On na trouve dans de petites centrales énergétiques, les mitochondries, présentes dans toutes les cellules, principalement musculaires, donc dans le cœur. La Co-Q10 est indispensable au bon fonctionnement de cette pompe vitale et de la circulation sanguine. 

Les causes de la carence en coenzyme Q10 sont principalement le vieillissement puisque sa synthèse diminue avec l’âge : à 50 ans, sa production a chuté de moitié, et des 2/3 à 80 ans. Sont également en cause : le stress, le sport intensif, la consommation d’alcool, le tabac, la prise de certains médicaments (Bétabloquants, statines). 

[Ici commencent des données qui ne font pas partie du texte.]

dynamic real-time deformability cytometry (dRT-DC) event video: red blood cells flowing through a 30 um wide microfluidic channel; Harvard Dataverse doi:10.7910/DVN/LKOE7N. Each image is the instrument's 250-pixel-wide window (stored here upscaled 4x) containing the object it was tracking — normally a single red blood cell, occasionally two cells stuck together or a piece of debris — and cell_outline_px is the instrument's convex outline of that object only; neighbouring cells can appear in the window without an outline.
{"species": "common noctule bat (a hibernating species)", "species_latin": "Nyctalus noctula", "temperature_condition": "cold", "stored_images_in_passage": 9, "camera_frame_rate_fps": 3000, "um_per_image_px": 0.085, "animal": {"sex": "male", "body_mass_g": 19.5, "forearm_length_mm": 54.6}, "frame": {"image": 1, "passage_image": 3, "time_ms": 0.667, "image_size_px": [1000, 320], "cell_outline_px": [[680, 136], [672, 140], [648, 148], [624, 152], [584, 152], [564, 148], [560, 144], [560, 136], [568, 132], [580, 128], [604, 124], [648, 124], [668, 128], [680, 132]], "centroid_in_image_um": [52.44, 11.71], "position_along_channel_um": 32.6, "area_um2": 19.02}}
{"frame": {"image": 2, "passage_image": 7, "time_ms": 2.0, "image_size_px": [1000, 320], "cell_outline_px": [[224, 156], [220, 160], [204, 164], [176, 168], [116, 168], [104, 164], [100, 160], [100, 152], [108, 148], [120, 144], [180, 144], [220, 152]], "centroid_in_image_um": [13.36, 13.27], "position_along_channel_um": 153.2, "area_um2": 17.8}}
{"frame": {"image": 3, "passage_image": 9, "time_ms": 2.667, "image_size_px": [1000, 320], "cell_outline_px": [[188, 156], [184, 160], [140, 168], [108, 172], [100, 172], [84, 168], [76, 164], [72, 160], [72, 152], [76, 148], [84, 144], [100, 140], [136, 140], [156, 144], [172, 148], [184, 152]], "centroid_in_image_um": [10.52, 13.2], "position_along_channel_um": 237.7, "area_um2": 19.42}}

Les symptômes de sa carence sont un manque de tonus, de la fatigue++, parfois un dysfonctionnement comme par exemple des palpitations cardiaques ou des douleurs musculaires.

On la trouve dans l’alimentation, dans la viande (bœuf, poulet), dans les poissons gras (hareng, sardine, saumon), les huiles (colza, soja), les oléagineux (amande, noix, pistache), le brocoli, l’épinard, l’orange… mais en petites quantités. C’est ainsi que 100 g de bœuf en apportent 3 mg, 100 g de poulet moins de 2 mg, une portion de truite saumonée, autour de 1 mg, 1 c à soupe d’huile de colza, 1 mg. D’où la nécessité de recourir à la supplémentation car nous n’allez tout de même pas manger 1 steak de 300g ou ½ kilo de poulet chaque jour.

Justement autour de 10 mg par jour mais les besoins réels peuvent être 5 à 10 fois plus élevés, selon le contexte (âge, activité, pathologies). Il faut donc supplémenter systématiquement à partir de 50 ans, a fortiori si l’on fait partie des populations à risques de carences que j’ai évoquées plus haut. On trouve en (para)pharmacie des gélules dosées à 30, 60, 100 mg (bon dosage) qu’on peut prendre de préférence au moment des repas, ponctuellement ou de façon plus prolongée.

La CoQ10 est très utile dans les grandes fatigues, quelle qu’en soit la cause (sportifs de haut niveau, patients en chimiothérapie). Elle est intéressante dans les maladies neuro-dégénératives, les pathologies cardio-vasculaires (patients qui prennent des statines), le diabète. Et probablement profitable pour tous les plus de + de 50 ans.

Des contre-indications existent. Par prudence, l’enfant, la femme enceinte et allaitante.

Une alimentation de qualité, bien choisie, variée est une condition nécessaire mais pas toujours suffisante pour rester en bonne santé. Les carences ou subcarences en vitamine D, en magnésium ou en coQ10 en sont de parfaits exemples.